‘Complicity’ in Smuggling – A Guideline Ruling for the Haulage Industry


Hauliers who are ‘complicit’ in cross-border contraband smuggling are liable to have their vehicles seized by the UK Border Force (UKBF). As a case concerning a £13 million haul of illegal drugs showed, however, defining what exactly is meant by complicity is often far from straightforward.

A lorry loaded with 43 trollies of fresh-cut flowers was stopped by UKBF officers in the control zone at Coquelles, in France. Packed inside the bases of many of the trollies were 250kg of cocaine and 169kg of amphetamine. The vehicle, which was bound for the UK, was seized and its driver, the sole director of the company that owned it, was arrested.

The driver later stood trial on drug smuggling charges but was acquitted by a jury. In a decision that was subsequently confirmed on review, UKBF nevertheless refused to restore the vehicle to the company. Whilst not asserting that the driver knew the drugs were on board, UKBF contended that he had failed to make reasonable checks in relation to the consignor, the consignees and the goods themselves.
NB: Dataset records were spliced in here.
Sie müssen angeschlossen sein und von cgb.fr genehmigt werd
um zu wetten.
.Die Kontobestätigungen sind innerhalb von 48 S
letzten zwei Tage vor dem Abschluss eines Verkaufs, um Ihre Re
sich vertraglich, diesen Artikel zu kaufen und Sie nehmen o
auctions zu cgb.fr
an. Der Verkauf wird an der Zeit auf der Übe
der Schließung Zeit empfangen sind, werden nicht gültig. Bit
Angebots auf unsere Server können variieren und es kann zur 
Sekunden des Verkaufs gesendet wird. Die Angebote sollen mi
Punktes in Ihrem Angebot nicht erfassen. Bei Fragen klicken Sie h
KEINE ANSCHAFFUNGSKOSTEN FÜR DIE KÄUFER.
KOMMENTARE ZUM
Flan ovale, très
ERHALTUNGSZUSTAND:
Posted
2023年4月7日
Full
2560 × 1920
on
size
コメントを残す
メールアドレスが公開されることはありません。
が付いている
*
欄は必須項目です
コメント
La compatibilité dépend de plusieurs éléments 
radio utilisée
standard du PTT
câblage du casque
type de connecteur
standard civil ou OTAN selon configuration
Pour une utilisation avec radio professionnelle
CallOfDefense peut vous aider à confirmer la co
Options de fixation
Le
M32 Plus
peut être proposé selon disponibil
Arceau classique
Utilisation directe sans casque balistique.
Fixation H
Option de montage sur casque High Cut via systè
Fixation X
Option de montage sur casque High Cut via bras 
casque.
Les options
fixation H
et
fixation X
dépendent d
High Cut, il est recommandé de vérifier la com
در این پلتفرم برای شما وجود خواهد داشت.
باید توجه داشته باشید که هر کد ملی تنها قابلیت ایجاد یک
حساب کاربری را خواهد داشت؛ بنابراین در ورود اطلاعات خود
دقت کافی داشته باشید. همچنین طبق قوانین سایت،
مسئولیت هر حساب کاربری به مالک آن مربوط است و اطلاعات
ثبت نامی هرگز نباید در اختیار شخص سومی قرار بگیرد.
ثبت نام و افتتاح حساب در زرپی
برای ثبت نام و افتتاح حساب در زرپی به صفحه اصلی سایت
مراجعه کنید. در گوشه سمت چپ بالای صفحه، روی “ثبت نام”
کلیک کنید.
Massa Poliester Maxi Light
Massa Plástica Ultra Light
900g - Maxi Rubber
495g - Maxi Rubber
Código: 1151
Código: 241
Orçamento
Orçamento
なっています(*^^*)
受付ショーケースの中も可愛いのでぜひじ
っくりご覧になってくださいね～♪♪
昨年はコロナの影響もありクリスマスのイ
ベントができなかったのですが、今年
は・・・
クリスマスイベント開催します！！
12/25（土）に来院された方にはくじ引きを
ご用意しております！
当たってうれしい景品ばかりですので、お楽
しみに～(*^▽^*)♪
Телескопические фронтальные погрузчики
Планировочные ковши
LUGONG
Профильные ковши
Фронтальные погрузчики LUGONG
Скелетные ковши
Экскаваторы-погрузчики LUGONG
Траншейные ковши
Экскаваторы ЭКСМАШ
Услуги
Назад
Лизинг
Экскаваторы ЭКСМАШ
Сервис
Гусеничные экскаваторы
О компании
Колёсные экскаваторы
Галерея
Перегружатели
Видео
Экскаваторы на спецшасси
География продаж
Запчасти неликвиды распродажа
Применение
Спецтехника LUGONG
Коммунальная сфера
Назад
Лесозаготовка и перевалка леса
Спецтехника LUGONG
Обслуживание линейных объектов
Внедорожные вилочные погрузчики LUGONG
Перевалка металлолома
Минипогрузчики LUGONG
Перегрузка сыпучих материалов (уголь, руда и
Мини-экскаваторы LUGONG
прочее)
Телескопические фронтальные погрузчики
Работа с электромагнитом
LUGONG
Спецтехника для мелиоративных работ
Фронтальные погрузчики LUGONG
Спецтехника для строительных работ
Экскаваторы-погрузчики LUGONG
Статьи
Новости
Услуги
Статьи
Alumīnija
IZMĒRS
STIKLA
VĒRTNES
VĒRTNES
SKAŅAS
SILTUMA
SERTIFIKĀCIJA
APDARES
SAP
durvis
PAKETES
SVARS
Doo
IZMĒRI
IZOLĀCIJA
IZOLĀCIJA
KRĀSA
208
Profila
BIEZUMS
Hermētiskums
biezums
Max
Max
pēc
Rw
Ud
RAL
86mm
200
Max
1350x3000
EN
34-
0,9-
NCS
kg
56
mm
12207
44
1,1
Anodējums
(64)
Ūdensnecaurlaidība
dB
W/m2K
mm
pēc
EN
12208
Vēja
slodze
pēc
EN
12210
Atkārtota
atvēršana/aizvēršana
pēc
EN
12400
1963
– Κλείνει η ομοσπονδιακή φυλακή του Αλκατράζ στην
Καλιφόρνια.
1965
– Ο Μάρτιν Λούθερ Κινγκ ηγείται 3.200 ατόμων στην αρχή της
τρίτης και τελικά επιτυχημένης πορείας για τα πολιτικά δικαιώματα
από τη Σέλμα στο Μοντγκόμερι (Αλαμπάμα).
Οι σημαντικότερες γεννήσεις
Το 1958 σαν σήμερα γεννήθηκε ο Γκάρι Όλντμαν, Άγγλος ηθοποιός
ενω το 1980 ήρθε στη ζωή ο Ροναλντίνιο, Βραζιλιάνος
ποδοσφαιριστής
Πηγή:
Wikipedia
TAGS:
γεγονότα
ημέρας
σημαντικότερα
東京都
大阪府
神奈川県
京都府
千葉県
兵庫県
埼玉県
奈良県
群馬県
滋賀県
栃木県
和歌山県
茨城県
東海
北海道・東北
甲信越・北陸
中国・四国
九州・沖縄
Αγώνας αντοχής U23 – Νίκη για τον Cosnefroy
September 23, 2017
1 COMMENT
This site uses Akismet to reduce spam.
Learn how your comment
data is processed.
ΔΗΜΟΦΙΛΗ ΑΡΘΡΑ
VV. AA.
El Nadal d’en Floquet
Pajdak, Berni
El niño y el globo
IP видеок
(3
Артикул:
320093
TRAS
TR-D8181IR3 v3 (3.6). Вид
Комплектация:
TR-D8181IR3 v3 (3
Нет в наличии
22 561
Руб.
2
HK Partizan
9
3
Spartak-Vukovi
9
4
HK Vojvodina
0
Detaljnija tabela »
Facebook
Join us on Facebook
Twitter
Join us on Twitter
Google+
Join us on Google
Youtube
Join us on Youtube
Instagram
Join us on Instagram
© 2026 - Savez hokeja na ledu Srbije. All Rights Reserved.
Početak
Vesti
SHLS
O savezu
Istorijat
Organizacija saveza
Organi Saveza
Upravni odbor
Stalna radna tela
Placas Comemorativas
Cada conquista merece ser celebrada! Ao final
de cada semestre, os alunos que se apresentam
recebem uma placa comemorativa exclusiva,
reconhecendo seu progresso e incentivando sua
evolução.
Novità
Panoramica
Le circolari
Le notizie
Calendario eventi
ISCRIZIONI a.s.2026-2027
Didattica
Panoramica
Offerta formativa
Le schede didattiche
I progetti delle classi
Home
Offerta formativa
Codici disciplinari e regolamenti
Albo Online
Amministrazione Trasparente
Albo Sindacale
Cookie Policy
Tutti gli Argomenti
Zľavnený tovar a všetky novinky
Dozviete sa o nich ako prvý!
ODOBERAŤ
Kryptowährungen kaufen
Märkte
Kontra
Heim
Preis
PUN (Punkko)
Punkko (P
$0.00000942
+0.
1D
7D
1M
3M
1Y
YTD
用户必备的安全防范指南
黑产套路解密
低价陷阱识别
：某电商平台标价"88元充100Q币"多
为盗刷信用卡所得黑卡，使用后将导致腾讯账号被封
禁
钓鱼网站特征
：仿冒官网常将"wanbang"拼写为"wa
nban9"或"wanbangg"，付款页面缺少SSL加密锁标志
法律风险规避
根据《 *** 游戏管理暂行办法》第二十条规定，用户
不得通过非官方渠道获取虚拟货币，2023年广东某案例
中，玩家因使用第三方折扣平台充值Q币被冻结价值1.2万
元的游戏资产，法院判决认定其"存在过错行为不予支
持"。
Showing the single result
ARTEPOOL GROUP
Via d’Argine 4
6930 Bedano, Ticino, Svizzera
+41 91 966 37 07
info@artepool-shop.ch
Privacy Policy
In challenging that decision as unreasonable and disproportionate, the company argued that the driver was an innocent victim and guilty of no more than an error of judgment. He was unable to observe the lorry being loaded because of COVID-19 precautions. The drugs were so skilfully concealed that he would have remained unaware of their presence in any event. Fabricated consignment notes were only handed to him when he picked up the load and he had no time to check them.

Upholding his appeal, the First-tier Tribunal (FTT) noted that a person may be found to be complicit in a smuggling attempt if he or she turns a blind eye to suspicious circumstances and fails to make appropriate inquiries. However, that scenario was to be distinguished from failing to carry out reasonable checks irrespective of whether there was a suspicion of smuggling.

The driver’s acquittal, whilst not decisive, was significant. The review decision did not refer to any specific finding that he was complicit in the smuggling attempt. An allegation that he failed to carry out checks because he knew that they would be futile should not have been taken into account. That error was by itself sufficient to render the decision unsafe and unreasonable. The FTT directed that a fresh review be conducted in the light of its ruling by an officer who had not previously had any connection to the case.